So you bought the ramshackle property, possibly a snap decision at auction, you were full of ideas about how wonderful the renovation was going to be but the survey has just come in and you’re thinking, “I might as well just knock it all down and start again”.
There is no doubt that there comes a point where renovation becomes non-viable and rebuilding will be cheaper.
Access is so much better with a new build as the layers are built up on top of one another, in an order that all the trades are familiar with rather than them having to work around each other.
Also the removal of bad materials, cutting back until you find the bits that are in a good enough condition to build onto, is a slow and expensive process.
If you get to that stage, it is wise to assume that you cannot demolish the property until you have received a clear ok from the authorities.
It’s hard to give a clear-cut view as to whether a demolition will be allowed or not as there are many different aspects to consider and each case will be different.
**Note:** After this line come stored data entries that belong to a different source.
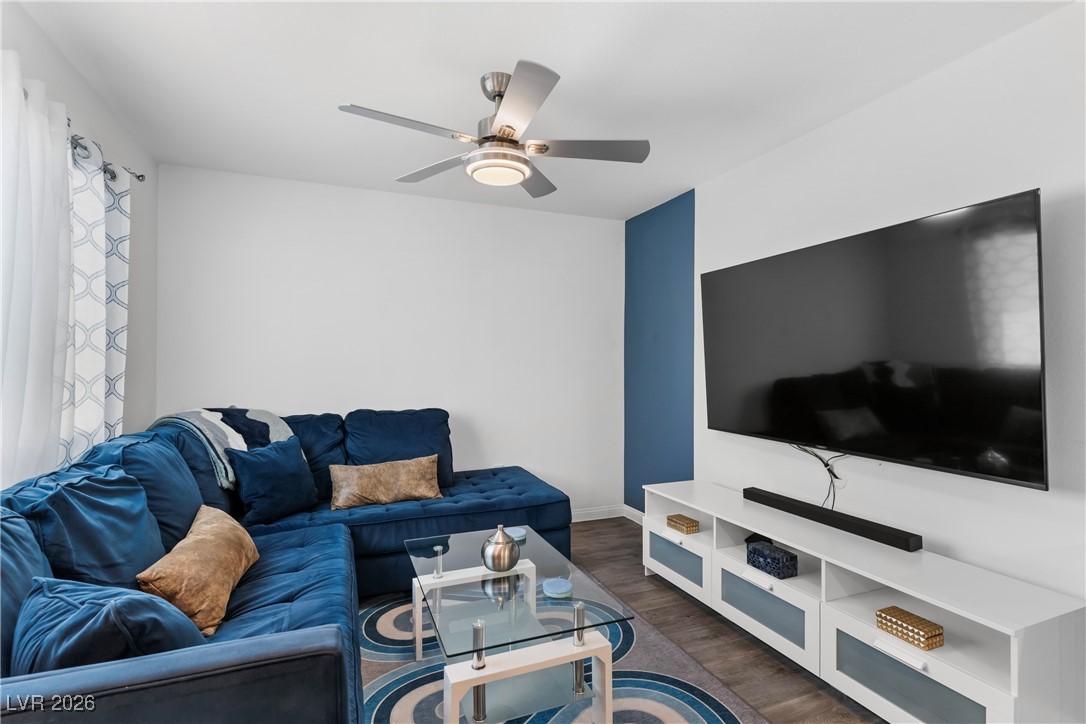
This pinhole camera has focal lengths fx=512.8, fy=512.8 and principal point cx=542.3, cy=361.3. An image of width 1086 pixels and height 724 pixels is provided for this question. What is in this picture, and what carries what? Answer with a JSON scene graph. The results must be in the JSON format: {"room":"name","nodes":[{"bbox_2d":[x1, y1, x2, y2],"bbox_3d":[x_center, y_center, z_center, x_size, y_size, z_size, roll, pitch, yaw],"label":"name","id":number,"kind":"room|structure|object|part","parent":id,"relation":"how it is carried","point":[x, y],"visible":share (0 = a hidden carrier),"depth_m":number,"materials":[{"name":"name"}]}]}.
{"room":"living room","nodes":[
{"label":"living room","id":0,"kind":"room"},
{"bbox_2d":[0,0,158,465],"bbox_3d":[-1.481,0.035,0.892,0.128,2.498,4.721,0,0,-22],"label":"left wall","id":1,"kind":"structure","parent":0,"point":[56,77],"depth_m":2.65,"materials":[{"name":"paint"}]},
{"bbox_2d":[67,118,148,183],"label":"curtain rod","id":2,"kind":"object","parent":1,"relation":"attached to","point":[139,176],"visible":0.45,"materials":[{"name":"silver metal"}]},
{"bbox_2d":[0,46,75,489],"bbox_3d":[-1.615,0.014,1.517,0.107,1.929,0.877,0,0,-22],"label":"sheer curtain","id":3,"kind":"object","parent":2,"relation":"hanging from","point":[64,150],"visible":0.89,"depth_m":1.65,"materials":[{"name":"white fabric"}]},
{"bbox_2d":[60,133,130,461],"bbox_3d":[-1.910,-0.060,2.196,0.098,1.742,0.623,0,0,-22],"label":"patterned curtain","id":4,"kind":"object","parent":2,"relation":"hanging from","point":[122,229],"visible":0.58,"depth_m":2.16,"materials":[{"name":"white fabric"}]},
{"bbox_2d":[155,162,623,517],"bbox_3d":[-0.831,0.043,3.764,3.309,2.501,0.134,0,0,-22],"label":"back wall","id":5,"kind":"structure","parent":0,"point":[479,212],"depth_m":3.63,"materials":[{"name":"white paint"}]},
{"bbox_2d":[570,504,621,522],"bbox_3d":[-0.781,1.242,3.712,3.167,0.094,0.015,0,0,-22],"label":"baseboard","id":6,"kind":"structure","parent":5,"relation":"attached to","point":[591,511],"depth_m":4.20,"materials":[{"name":"white paint"}]},
{"bbox_2d":[6,0,1076,219],"bbox_3d":[0.011,-1.249,1.636,3.412,0.103,4.866,0,0,-22],"label":"ceiling","id":7,"kind":"structure","parent":0,"point":[691,174],"depth_m":2.12,"materials":[{"name":"white paint"}]},
{"bbox_2d":[336,60,648,197],"bbox_3d":[-0.166,-0.999,2.207,1.207,0.420,1.207,0,0,-22],"label":"ceiling fan","id":8,"kind":"object","parent":7,"relation":"hanging from","point":[508,134],"visible":0.99,"depth_m":2.14,"materials":[{"name":"silver metal"}]},
{"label":"blade","id":9,"kind":"part","parent":8,"relation":"part of","materials":[{"name":"metal"}]},
{"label":"fan blade","id":10,"kind":"part","parent":8,"relation":"part of","materials":[{"name":"wood"}]},
{"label":"motor housing","id":11,"kind":"part","parent":8,"relation":"part of","materials":[{"name":"silver metal"}]},
{"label":"blade","id":12,"kind":"part","parent":8,"relation":"part of","materials":[{"name":"metal"}]},
{"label":"fan blade","id":13,"kind":"part","parent":8,"relation":"part of","materials":[{"name":"wood"}]},
{"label":"fan blade","id":14,"kind":"part","parent":8,"relation":"part of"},
{"bbox_2d":[356,521,885,723],"bbox_3d":[0.016,1.327,1.411,3.782,0.098,5.105,0,0,-22],"label":"floor","id":15,"kind":"structure","parent":0,"point":[628,537],"depth_m":2.35,"materials":[{"name":"brown wood"}]},
{"bbox_2d":[0,408,580,723],"bbox_3d":[-0.663,0.775,2.256,2.392,0.961,2.744,0,0,-22],"label":"sectional sofa","id":16,"kind":"object","parent":15,"relation":"on","point":[324,668],"visible":0.66,"depth_m":1.81,"materials":[{"name":"blue fabric"}]},
{"bbox_2d":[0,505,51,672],"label":"blue cushion","id":17,"kind":"object","parent":16,"relation":"on","point":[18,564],"visible":0.52,"depth_m":1.22,"materials":[{"name":"blue fabric"}]},
{"bbox_2d":[14,461,166,590],"bbox_3d":[-1.414,0.585,1.637,0.323,0.485,0.603,0,0,-22],"label":"blue pillow","id":18,"kind":"object","parent":16,"relation":"on","point":[137,499],"visible":0.68,"depth_m":1.54,"materials":[{"name":"blue fabric"}]},
{"bbox_2d":[12,574,206,670],"bbox_3d":[-1.019,0.669,1.216,0.496,0.351,0.296,0,0,28],"label":"blue pillow","id":19,"kind":"object","parent":16,"relation":"on","point":[71,596],"visible":0.67,"depth_m":1.11,"materials":[{"name":"blue fabric"}]},
{"bbox_2d":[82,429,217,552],"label":"cushion","id":20,"kind":"object","parent":16,"relation":"on","point":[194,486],"visible":0.45,"depth_m":2.02,"materials":[{"name":"blue fabric"}]},
{"bbox_2d":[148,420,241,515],"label":"blue cushion","id":21,"kind":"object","parent":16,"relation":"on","point":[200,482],"visible":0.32,"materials":[{"name":"blue fabric"}]},
{"bbox_2d":[137,502,259,636],"bbox_3d":[-1.181,0.705,1.807,0.254,0.298,0.628,0,0,-22],"label":"gold pillow","id":22,"kind":"object","parent":16,"relation":"on","point":[200,537],"visible":0.89,"depth_m":1.65,"materials":[{"name":"fabric"}]},
{"bbox_2d":[152,406,295,489],"bbox_3d":[-1.734,0.454,2.831,0.560,0.403,0.634,0,0,11],"label":"throw blanket","id":23,"kind":"object","parent":16,"relation":"on","point":[258,418],"visible":0.51,"depth_m":2.74,"materials":[{"name":"fabric"}]},
{"bbox_2d":[229,437,318,523],"bbox_3d":[-1.416,0.619,2.735,0.235,0.375,0.473,0,0,23],"label":"blue pillow","id":24,"kind":"object","parent":16,"relation":"on","point":[264,475],"visible":0.99,"depth_m":2.64,"materials":[{"name":"blue fabric"}]},
{"bbox_2d":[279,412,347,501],"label":"blue cushion","id":25,"kind":"object","parent":16,"relation":"on","point":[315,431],"visible":0.42,"depth_m":3.15,"materials":[{"name":"blue fabric"}]},
{"bbox_2d":[326,455,439,509],"bbox_3d":[-0.915,0.695,2.972,0.624,0.256,0.214,0,0,-22],"label":"lumbar pillow","id":26,"kind":"object","parent":16,"relation":"on","point":[413,465],"visible":0.99,"depth_m":2.91,"materials":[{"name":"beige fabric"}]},
{"bbox_2d":[342,407,454,489],"bbox_3d":[-0.927,0.568,3.296,0.721,0.519,0.368,0,0,-22],"label":"blue cushion","id":27,"kind":"object","parent":16,"relation":"on","point":[443,425],"visible":0.7,"depth_m":3.25,"materials":[{"name":"blue fabric"}]},
{"bbox_2d":[356,584,765,723],"bbox_3d":[-0.263,1.279,1.913,1.863,0.013,2.338,0,0,-22],"label":"rug","id":28,"kind":"object","parent":15,"relation":"on","point":[666,712],"visible":0.47,"depth_m":2.04,"materials":[{"name":"carpet"}]},
{"bbox_2d":[402,523,628,723],"bbox_3d":[-0.170,1.047,2.012,0.616,0.425,1.045,0,0,-22],"label":"coffee table","id":29,"kind":"object","parent":28,"relation":"on","point":[479,682],"visible":0.95,"depth_m":1.78,"materials":[{"name":"clear glass"}]},
{"bbox_2d":[481,525,520,572],"bbox_3d":[-0.174,0.757,2.096,0.159,0.175,0.161,0,0,-22],"label":"silver vase","id":30,"kind":"object","parent":29,"relation":"on","point":[502,558],"visible":1,"depth_m":2.04,"materials":[{"name":"silver metal"}]},
{"bbox_2d":[505,526,525,541],"bbox_3d":[-0.141,0.819,2.439,0.116,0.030,0.118,0,0,-22],"label":"coaster stack","id":31,"kind":"object","parent":29,"relation":"on","point":[517,532],"visible":0.67,"depth_m":2.42,"materials":[{"name":"blue"}]},
{"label":"base","id":32,"kind":"part","parent":29,"relation":"part of","materials":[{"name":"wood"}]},
{"bbox_2d":[542,577,572,598],"bbox_3d":[0.055,0.835,1.904,0.112,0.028,0.112,0,0,-22],"label":"coaster stack","id":33,"kind":"object","parent":29,"relation":"on","point":[560,592],"visible":0.99,"depth_m":1.88,"materials":[{"name":"blue"}]},
{"bbox_2d":[645,478,1085,723],"bbox_3d":[1.161,1.021,2.343,0.461,0.540,1.867,0,0,-22],"label":"tv stand","id":34,"kind":"object","parent":15,"relation":"on","point":[846,630],"visible":0.89,"depth_m":1.86,"materials":[{"name":"white wood"}]},
{"bbox_3d":[0.717,1.084,2.828,0.055,0.220,0.465,0,0,-22],"label":"drawer","id":35,"kind":"part","parent":34,"relation":"part of","materials":[{"name":"white"}]},
{"bbox_2d":[666,514,699,534],"bbox_3d":[0.800,0.927,2.930,0.111,0.059,0.153,0,0,-22],"label":"gold box","id":36,"kind":"object","parent":34,"relation":"in","point":[685,522],"visible":0.99,"depth_m":2.89,"materials":[{"name":"gold metal"}]},
{"bbox_2d":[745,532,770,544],"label":"black box","id":37,"kind":"object","parent":34,"relation":"in","point":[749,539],"visible":0.31,"depth_m":2.62,"materials":[{"name":"black"}]},
{"bbox_3d":[0.966,1.069,2.293,0.119,0.253,0.522,0,0,-22],"label":"drawer","id":38,"kind":"part","parent":34,"relation":"part of","materials":[{"name":"glass"}]},
{"bbox_2d":[746,540,797,578],"bbox_3d":[1.057,0.915,2.364,0.119,0.098,0.194,0,0,-22],"label":"decorative box","id":39,"kind":"object","parent":34,"relation":"in","point":[774,558],"visible":0.99,"depth_m":2.32,"materials":[{"name":"blue"}]},
{"bbox_2d":[744,486,922,551],"bbox_3d":[1.307,0.721,2.419,0.090,0.058,0.864,0,0,-22],"label":"soundbar","id":40,"kind":"object","parent":34,"relation":"on","point":[851,524],"visible":0.99,"depth_m":2.29,"materials":[{"name":"black plastic"}]},
{"bbox_3d":[1.190,1.095,1.731,0.086,0.262,0.516,0,0,-22],"label":"drawer","id":41,"kind":"part","parent":34,"relation":"part of","materials":[{"name":"glass"}]},
{"bbox_2d":[875,605,945,651],"bbox_3d":[1.285,0.929,1.799,0.113,0.064,0.179,0,0,-22],"label":"gold box","id":42,"kind":"object","parent":34,"relation":"in","point":[938,634],"visible":0.98,"depth_m":1.77,"materials":[{"name":"gold metal"}]},
{"bbox_2d":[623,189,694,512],"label":"blue accent wall","id":43,"kind":"structure","parent":0,"point":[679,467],"depth_m":3.90,"materials":[{"name":"blue paint"}]},
{"bbox_2d":[683,3,1085,611],"bbox_3d":[1.770,0.062,1.816,0.127,2.502,4.045,0,0,-22],"label":"right wall","id":44,"kind":"structure","parent":0,"point":[887,102],"depth_m":2.08,"materials":[{"name":"white paint"}]},
{"bbox_2d":[623,504,644,523],"bbox_3d":[0.940,1.244,3.711,0.015,0.097,1.333,0,0,-22],"label":"baseboard","id":45,"kind":"structure","parent":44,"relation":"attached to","point":[636,511],"depth_m":4.19,"materials":[{"name":"white paint"}]},
{"bbox_2d":[700,187,1047,491],"bbox_3d":[1.344,-0.062,2.405,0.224,0.999,1.627,0,0,-22],"label":"television","id":46,"kind":"object","parent":44,"relation":"attached to","point":[1031,397],"visible":0.99,"depth_m":2.04,"materials":[{"name":"black glass"}]},
{"bbox_2d":[791,445,850,508],"bbox_3d":[1.377,0.574,2.527,0.085,0.370,0.444,0,0,-22],"label":"cable","id":47,"kind":"object","parent":46,"relation":"hanging from","point":[825,465],"visible":0.63,"depth_m":2.51,"materials":[{"name":"black plastic"}]}
]}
But almost any demolition will need permission of some kind, even if it’s only partly demolishing a building. Only garages, shed and outbuildings of fifty cubic metres or less are exempt from the planning permission requirement, for example.
You will need to apply for permission for the rebuilt structure in any case, and the demolition of the existing property can be tackled in the same application.
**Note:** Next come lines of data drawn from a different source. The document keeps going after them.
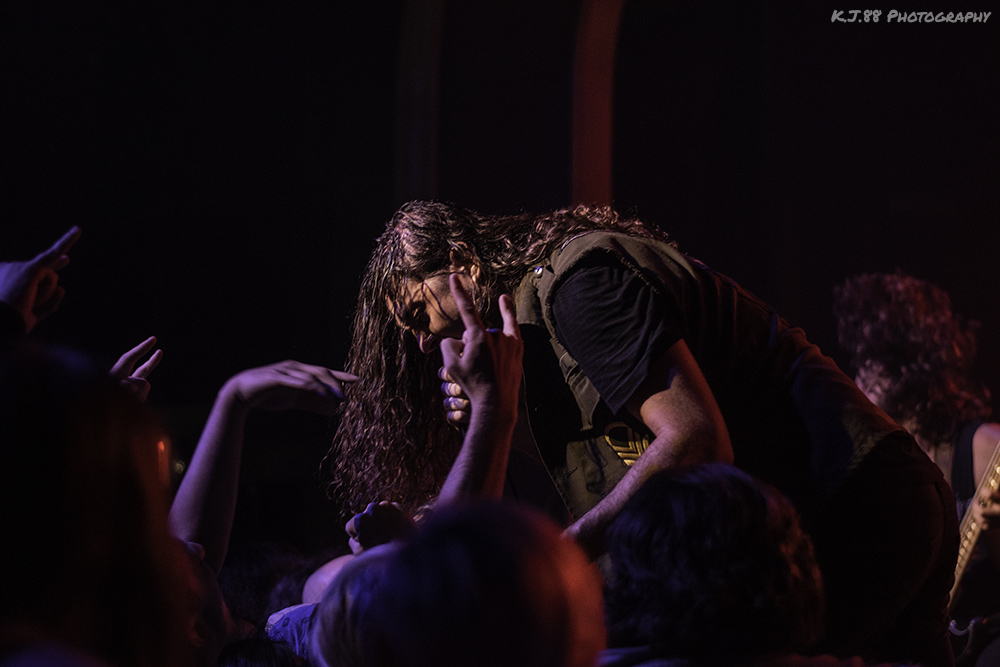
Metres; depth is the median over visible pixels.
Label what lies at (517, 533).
person
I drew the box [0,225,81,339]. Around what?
person
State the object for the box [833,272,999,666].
man
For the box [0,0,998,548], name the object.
wall
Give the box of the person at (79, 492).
[0,332,200,664]
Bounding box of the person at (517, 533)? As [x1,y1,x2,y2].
[305,498,605,666]
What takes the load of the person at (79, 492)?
on the floor
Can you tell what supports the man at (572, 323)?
on the floor
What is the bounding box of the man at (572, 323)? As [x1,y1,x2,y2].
[331,196,962,666]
Certainly if you are in an area that has planning restrictions, such as a Conservation Area or an Area of Outstanding Natural Beauty (AONB), there may well be difficulty in getting permission to demolish.
In a Conservation Area you will need ‘conservation area consent’, and if it’s a listed building, you will need ‘listed building consent’ both of which will be available through the local authority’s planning office
There are basically two options for the demolition, slowly and carefully so as to be able to re-use or sell the materials, or fast and cheap and it all goes in the landfill.
According to a DEFRA study, nearly a quarter of all construction and demolition waste ends up in landfill sites, and with the rising tide of ecological sensitivity, many people will be trying to reduce that.
If you are rebuilding the property exactly as it was, at least to the external view, you will probably want to dismantle it carefully and store internal features, such as fireplace and mouldings, and basic materials, such as brick, stone and roof tiles, that can be reused,
But re-using them means cleaning them, checking that they’re in good enough condition, and placing them in an out of the way position so that they will keep safe until they are needed.
Hard Economic Reality
To be brutally honest, all that care takes time, time is money, and there is no doubt that, unless the materials that you must rebuild with are exorbitantly expensive, two days with a bulldozer and a succession of skips, then buying new material, is likely to be a lot cheaper.
Even if you aren’t re-using the material yourself, but selling them on as architectural salvage, it’s touch and go as to whether or not this would yield enough to recover your costs, depending on the salvage value.
This needs carefully financial analysis and an examination f your own motives before deciding which road to go down.